EXERCISE DESCRIPTION – Go through the records and give each one again exactly, omitting the images.

[Saved data entries]
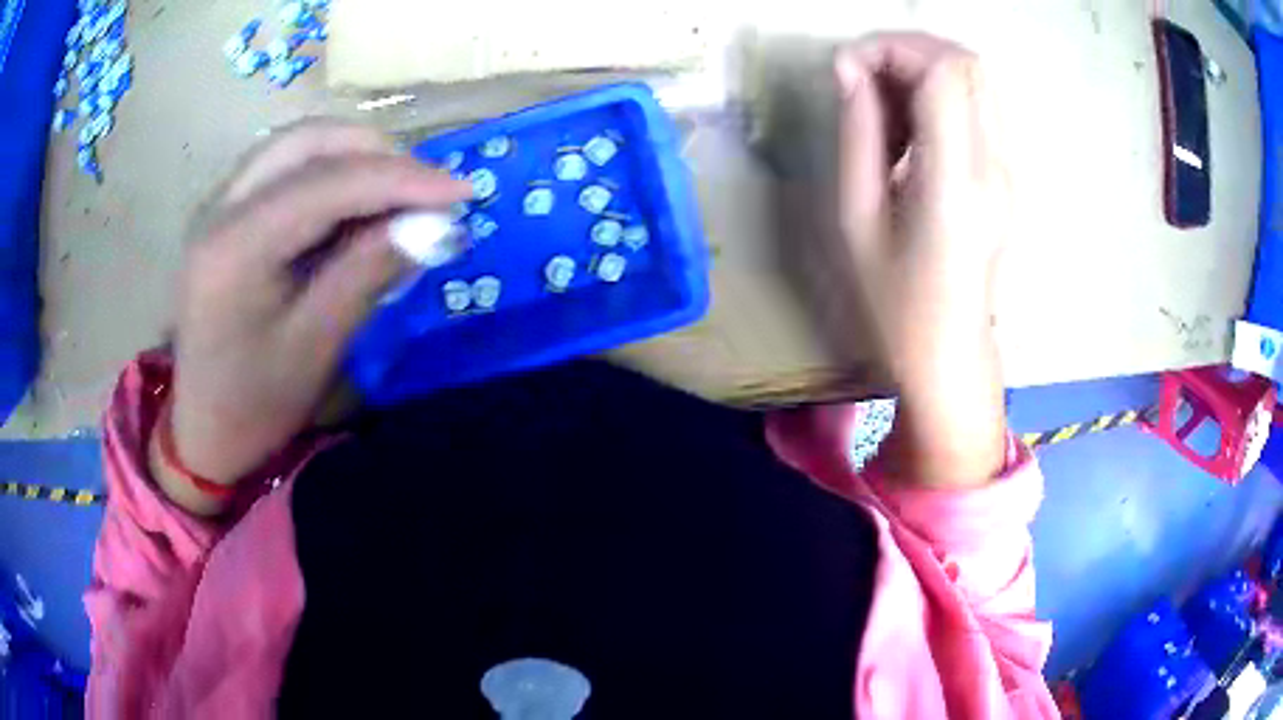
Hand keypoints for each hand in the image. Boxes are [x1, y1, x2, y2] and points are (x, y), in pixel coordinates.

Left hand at [157, 121, 470, 510]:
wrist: (203, 429)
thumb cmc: (256, 403)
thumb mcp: (316, 346)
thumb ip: (370, 272)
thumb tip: (437, 225)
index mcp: (235, 248)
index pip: (327, 183)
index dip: (401, 178)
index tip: (462, 193)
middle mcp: (221, 207)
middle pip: (310, 141)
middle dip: (378, 155)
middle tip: (426, 192)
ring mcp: (221, 203)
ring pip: (299, 145)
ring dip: (356, 158)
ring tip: (398, 197)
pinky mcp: (228, 211)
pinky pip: (287, 166)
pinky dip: (332, 172)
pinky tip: (356, 207)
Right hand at [836, 33, 1009, 486]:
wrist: (950, 355)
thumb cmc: (895, 303)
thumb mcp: (857, 220)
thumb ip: (858, 134)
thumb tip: (850, 70)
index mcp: (956, 183)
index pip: (945, 72)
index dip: (893, 48)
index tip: (849, 67)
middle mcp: (993, 166)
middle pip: (968, 63)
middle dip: (909, 50)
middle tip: (864, 77)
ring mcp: (1005, 169)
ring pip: (976, 79)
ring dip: (923, 69)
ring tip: (882, 105)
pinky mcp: (1003, 174)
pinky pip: (976, 107)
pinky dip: (937, 95)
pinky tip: (907, 129)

OUTPUT FOR THIS TASK –
Hand keypoints for each hand in the image. Boxes are [x1, y1, x2, y2] and points are (x, y), in pixel coordinates.

Left hand at [157, 121, 470, 510]:
wrist: (203, 429)
thumb cmc: (256, 403)
thumb mcp: (316, 346)
thumb ip: (370, 272)
thumb tip: (437, 225)
index mcp: (235, 248)
index pip: (327, 183)
index dip: (401, 178)
index tip: (462, 193)
middle mcp: (221, 207)
middle pip: (310, 141)
middle dip: (378, 155)
middle tip: (426, 192)
ring mcp: (221, 203)
ring pip: (299, 145)
ring dip: (356, 158)
ring tip: (398, 197)
pinky mcp: (228, 211)
pinky pip: (287, 166)
pinky dip: (332, 172)
pinky tip: (356, 207)
Right hand at [836, 33, 1009, 486]:
wrist: (950, 355)
thumb cmc: (895, 303)
thumb mcp: (857, 220)
thumb ip: (858, 134)
thumb tip: (850, 70)
index mcp: (956, 183)
index pip: (945, 72)
index dip: (893, 48)
index tip: (849, 67)
middle mcp: (993, 166)
middle pip: (968, 63)
middle dip: (909, 50)
middle tip: (864, 77)
ring mcp: (1005, 169)
ring pip: (976, 79)
ring dip: (923, 69)
ring tip: (882, 105)
pinky mcp: (1003, 174)
pinky pip: (976, 107)
pinky dip: (937, 95)
pinky tip: (907, 129)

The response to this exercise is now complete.